Se admiraba y rendía culto a las mujeres que se sabía virtuosas;
los hombres ante ellas se inclinaban en señal de admiración y respeto y besaban
sus manos.
Hoy en día, es muy frecuente llegar al término el mismo día que
se conocen.
Es una gran desventaja y peligrosa para un futuro feliz de la
pareja.
El placer del momento casi nunca augura fidelidad y
permanencia, y por eso, los que llegan al matrimonio a los pocos años suelen
separarse.
No tiene ello gran importancia si no hay hijos entretanto,
pero sí la tiene si los hay, porque la naturaleza y la vida está hecha para que
unos padres cuiden y alimenten a sus hijos.
Es frecuente que en estas modernas uniones, él o ella, sean
de edad desproporcionada; que él o ella estén gordos y poco atractivos, y que
su educación y su talento no[MLM1] guarden correlación. Estas uniones NO PUEDEN ser largas.

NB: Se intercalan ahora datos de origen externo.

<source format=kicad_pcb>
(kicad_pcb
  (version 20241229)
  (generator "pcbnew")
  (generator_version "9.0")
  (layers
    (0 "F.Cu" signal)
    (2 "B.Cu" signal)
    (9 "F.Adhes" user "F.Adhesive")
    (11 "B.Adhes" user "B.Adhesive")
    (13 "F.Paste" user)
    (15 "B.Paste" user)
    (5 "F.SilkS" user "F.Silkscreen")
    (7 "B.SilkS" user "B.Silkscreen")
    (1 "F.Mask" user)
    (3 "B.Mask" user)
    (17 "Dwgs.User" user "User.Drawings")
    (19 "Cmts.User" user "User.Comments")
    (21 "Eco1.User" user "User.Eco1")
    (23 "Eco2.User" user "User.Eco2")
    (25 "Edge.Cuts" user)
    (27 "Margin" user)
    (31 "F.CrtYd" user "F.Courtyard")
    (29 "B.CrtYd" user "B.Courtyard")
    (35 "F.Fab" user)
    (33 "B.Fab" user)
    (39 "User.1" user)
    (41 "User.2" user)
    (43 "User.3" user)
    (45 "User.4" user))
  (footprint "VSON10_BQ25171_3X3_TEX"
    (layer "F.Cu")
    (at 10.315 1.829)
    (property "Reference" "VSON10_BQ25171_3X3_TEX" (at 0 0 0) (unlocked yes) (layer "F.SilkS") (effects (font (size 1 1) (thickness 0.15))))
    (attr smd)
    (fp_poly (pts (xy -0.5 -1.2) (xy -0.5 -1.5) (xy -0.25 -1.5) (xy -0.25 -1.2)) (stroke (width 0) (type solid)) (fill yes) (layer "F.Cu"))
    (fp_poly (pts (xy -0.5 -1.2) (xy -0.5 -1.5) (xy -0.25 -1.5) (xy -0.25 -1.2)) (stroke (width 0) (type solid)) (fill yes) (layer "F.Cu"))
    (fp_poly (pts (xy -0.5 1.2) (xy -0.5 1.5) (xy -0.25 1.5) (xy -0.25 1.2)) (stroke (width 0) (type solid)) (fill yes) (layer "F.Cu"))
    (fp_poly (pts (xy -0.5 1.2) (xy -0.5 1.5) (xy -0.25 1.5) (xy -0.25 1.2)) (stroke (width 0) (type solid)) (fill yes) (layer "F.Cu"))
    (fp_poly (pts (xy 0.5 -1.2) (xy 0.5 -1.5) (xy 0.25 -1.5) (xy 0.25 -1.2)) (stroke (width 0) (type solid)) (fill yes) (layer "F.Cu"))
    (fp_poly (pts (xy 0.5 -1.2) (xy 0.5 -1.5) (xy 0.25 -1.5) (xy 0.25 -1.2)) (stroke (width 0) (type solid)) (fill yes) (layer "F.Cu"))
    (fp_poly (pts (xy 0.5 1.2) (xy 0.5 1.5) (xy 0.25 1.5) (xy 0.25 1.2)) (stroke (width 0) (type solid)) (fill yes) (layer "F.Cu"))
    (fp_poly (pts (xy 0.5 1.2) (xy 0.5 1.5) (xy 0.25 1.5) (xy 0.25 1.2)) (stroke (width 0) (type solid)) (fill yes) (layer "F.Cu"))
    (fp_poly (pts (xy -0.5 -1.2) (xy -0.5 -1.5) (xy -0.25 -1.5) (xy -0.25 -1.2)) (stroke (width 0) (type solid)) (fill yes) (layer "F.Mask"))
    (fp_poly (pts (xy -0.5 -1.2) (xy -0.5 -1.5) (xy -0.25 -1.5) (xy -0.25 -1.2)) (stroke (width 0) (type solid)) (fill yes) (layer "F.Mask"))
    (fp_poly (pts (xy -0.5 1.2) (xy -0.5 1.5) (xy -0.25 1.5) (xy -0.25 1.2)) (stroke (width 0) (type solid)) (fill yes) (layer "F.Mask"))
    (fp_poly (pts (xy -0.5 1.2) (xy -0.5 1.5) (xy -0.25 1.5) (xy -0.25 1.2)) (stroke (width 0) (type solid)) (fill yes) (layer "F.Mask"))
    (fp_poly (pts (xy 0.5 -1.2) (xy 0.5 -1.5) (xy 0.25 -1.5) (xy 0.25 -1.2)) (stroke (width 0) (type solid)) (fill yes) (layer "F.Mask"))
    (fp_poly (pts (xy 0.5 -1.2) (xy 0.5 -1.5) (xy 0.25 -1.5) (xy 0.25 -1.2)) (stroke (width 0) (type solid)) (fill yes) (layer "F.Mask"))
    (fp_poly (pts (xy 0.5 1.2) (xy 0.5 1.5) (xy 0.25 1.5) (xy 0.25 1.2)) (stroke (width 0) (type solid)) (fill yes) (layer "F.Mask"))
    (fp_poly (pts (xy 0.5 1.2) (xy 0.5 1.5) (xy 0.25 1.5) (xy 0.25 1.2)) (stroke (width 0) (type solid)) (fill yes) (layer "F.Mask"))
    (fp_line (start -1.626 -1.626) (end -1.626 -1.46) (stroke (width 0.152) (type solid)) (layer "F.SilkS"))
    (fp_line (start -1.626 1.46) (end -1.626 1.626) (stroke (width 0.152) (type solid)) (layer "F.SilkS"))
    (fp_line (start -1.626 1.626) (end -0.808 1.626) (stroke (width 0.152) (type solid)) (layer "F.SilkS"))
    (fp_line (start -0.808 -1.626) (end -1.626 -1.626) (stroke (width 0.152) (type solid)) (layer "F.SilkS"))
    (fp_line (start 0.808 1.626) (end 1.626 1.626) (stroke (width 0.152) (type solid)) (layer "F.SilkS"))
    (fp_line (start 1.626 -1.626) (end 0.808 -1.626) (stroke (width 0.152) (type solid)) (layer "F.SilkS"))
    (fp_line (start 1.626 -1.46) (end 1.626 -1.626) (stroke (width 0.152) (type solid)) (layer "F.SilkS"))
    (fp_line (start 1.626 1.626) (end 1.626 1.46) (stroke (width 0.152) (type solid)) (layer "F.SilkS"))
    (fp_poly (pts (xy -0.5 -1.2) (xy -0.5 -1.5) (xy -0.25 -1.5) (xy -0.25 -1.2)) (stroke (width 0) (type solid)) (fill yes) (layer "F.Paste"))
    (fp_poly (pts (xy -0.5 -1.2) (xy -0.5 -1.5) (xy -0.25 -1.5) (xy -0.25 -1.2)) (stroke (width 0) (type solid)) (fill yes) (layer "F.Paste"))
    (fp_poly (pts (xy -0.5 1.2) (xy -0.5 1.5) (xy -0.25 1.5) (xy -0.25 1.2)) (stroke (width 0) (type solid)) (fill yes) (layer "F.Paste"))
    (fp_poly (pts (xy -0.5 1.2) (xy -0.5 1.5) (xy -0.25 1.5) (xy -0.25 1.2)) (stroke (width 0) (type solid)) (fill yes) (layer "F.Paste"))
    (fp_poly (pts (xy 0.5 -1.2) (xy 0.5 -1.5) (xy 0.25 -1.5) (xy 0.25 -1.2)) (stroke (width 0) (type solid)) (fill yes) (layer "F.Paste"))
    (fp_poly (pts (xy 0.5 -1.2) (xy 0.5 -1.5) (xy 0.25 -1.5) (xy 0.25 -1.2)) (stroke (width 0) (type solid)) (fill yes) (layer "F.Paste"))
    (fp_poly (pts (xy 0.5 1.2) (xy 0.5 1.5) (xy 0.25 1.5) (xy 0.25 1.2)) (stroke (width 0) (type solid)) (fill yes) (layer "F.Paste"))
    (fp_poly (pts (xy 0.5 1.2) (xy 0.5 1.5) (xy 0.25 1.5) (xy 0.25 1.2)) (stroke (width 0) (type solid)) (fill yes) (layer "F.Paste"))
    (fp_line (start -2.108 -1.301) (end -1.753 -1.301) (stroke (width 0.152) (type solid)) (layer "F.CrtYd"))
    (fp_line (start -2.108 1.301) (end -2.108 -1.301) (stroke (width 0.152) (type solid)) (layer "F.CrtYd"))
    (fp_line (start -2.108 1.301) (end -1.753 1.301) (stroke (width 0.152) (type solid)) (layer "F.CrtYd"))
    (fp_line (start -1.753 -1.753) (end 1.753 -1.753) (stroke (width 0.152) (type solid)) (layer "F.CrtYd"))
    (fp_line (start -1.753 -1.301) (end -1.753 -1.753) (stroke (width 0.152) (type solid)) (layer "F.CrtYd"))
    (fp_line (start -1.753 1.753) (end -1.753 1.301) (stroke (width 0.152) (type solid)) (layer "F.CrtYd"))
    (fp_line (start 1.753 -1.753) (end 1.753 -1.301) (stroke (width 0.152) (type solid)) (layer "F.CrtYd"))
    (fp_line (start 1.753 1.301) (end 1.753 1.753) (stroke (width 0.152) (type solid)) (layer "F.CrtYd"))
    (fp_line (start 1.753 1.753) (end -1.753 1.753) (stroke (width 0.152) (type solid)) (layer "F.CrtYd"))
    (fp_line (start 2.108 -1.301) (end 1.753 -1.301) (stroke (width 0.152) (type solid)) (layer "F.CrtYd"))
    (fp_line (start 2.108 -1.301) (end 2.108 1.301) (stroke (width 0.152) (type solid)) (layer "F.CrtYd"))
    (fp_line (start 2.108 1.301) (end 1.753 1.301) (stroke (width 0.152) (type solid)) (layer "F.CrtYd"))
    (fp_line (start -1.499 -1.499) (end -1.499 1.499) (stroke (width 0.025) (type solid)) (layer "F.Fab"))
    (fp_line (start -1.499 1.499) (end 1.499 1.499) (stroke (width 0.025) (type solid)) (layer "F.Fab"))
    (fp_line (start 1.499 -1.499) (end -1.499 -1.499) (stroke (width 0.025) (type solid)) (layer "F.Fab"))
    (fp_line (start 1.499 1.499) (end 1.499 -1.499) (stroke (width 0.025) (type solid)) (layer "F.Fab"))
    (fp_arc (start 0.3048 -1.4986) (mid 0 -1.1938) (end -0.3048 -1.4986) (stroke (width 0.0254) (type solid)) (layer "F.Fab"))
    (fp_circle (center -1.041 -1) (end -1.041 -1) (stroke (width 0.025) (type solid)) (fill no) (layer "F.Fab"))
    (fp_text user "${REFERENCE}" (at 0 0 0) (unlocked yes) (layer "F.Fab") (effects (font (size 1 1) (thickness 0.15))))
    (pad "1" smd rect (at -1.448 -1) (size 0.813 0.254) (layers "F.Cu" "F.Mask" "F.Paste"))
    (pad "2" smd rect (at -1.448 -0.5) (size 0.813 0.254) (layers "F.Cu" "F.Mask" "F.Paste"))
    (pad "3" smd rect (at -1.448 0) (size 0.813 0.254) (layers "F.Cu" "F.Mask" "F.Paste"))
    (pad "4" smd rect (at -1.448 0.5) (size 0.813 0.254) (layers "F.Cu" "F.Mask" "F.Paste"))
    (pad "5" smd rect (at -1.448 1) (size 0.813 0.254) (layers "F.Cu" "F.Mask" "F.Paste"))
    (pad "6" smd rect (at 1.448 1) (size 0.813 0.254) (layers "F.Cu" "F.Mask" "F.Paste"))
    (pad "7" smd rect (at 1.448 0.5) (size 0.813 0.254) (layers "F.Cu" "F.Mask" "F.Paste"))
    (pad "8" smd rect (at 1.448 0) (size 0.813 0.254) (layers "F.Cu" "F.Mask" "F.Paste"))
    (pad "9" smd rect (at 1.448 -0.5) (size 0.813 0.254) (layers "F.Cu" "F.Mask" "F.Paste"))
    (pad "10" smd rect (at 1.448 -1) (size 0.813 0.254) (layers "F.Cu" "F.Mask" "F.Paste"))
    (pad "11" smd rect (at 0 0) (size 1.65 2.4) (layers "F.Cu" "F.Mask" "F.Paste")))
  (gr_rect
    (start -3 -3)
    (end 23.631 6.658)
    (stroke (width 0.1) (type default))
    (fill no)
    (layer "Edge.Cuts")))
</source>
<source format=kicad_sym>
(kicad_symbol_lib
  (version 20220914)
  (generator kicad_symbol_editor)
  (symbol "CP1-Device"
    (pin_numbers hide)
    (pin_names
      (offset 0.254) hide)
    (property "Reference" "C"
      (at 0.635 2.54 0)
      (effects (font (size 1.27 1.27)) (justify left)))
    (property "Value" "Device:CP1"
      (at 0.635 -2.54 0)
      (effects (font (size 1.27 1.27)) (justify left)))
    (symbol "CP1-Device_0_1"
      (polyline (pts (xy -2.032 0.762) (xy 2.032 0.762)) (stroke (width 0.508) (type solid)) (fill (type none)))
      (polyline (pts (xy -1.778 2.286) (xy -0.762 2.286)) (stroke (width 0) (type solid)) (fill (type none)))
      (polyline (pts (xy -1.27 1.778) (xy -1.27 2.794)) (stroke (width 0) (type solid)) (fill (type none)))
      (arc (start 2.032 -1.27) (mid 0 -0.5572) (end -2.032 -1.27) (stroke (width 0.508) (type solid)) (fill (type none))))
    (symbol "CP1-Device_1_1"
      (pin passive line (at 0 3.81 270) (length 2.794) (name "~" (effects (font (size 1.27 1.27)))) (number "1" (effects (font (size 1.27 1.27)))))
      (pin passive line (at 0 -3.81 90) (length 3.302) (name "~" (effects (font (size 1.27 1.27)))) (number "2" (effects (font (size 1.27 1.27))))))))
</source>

Las
SEPARACIONES están cantadas y la infelicidad del despreciado/a mayúscula.
Pero la modernidad es lo que es y nadie puede cambiarla.
Por eso tanto los hombres como las mujeres deben cuidar al máximo
esas uniones, muchas veces imprevistas, que auguran un futuro lleno de
disgustos y cargas no deseadas de ningún modo.
Como no son éstos los únicos peligros que acechan a nuestra
felicidad futura, debemos cuidar en todo momento nuestra conducta.
No utilizar a los demás egoístamente para nuestro placer,
porque aquí estamos para servir y amar, y no para ser servidos.
Esta conducta se llama honor y dignidad.
Y sólo es HOMBRE o MUJER quien la tiene.
No olvidar nunca que AQUÍ estamos por muy poco tiempo.